┌─ INPUT DATA
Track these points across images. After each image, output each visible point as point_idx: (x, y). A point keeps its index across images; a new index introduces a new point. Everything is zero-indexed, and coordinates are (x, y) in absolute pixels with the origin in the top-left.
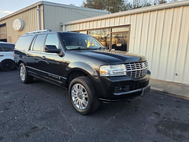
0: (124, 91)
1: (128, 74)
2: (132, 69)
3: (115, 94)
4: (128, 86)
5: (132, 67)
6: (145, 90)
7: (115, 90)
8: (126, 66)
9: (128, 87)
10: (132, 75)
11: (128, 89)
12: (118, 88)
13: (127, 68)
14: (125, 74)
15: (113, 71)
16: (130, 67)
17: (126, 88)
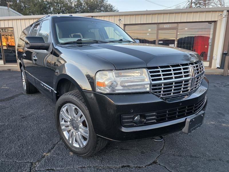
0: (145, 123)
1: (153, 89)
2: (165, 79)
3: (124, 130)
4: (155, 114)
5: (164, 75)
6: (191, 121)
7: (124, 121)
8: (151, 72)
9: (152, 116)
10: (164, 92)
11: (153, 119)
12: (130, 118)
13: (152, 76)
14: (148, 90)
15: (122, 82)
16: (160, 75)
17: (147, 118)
└─
┌─ INPUT DATA
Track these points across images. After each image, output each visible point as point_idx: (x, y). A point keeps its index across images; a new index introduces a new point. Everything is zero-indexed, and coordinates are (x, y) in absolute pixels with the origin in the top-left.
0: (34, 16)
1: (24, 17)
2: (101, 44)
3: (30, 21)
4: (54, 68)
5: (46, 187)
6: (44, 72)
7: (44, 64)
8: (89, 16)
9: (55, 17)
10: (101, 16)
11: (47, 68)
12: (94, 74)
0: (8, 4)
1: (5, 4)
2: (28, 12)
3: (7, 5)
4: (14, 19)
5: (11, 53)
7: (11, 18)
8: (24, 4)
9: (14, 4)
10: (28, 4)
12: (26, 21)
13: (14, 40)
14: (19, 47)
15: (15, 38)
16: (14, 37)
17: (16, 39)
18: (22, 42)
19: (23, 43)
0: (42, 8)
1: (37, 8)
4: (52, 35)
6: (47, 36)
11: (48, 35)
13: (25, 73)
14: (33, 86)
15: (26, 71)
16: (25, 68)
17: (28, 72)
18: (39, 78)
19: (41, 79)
└─
[WHAT THE EXERCISE ASKS]
Recast everything in the data from the line containing "13: (14, 40)" down to the line containing "19: (41, 79)" as a JSON list of strings, one string per line with blank lines omitted.

[REPLY TO THE TASK]
[
  "13: (14, 40)",
  "14: (19, 47)",
  "15: (15, 38)",
  "16: (14, 37)",
  "17: (16, 39)",
  "18: (22, 42)",
  "19: (23, 43)",
  "0: (42, 8)",
  "1: (37, 8)",
  "4: (52, 35)",
  "6: (47, 36)",
  "11: (48, 35)",
  "13: (25, 73)",
  "14: (33, 86)",
  "15: (26, 71)",
  "16: (25, 68)",
  "17: (28, 72)",
  "18: (39, 78)",
  "19: (41, 79)"
]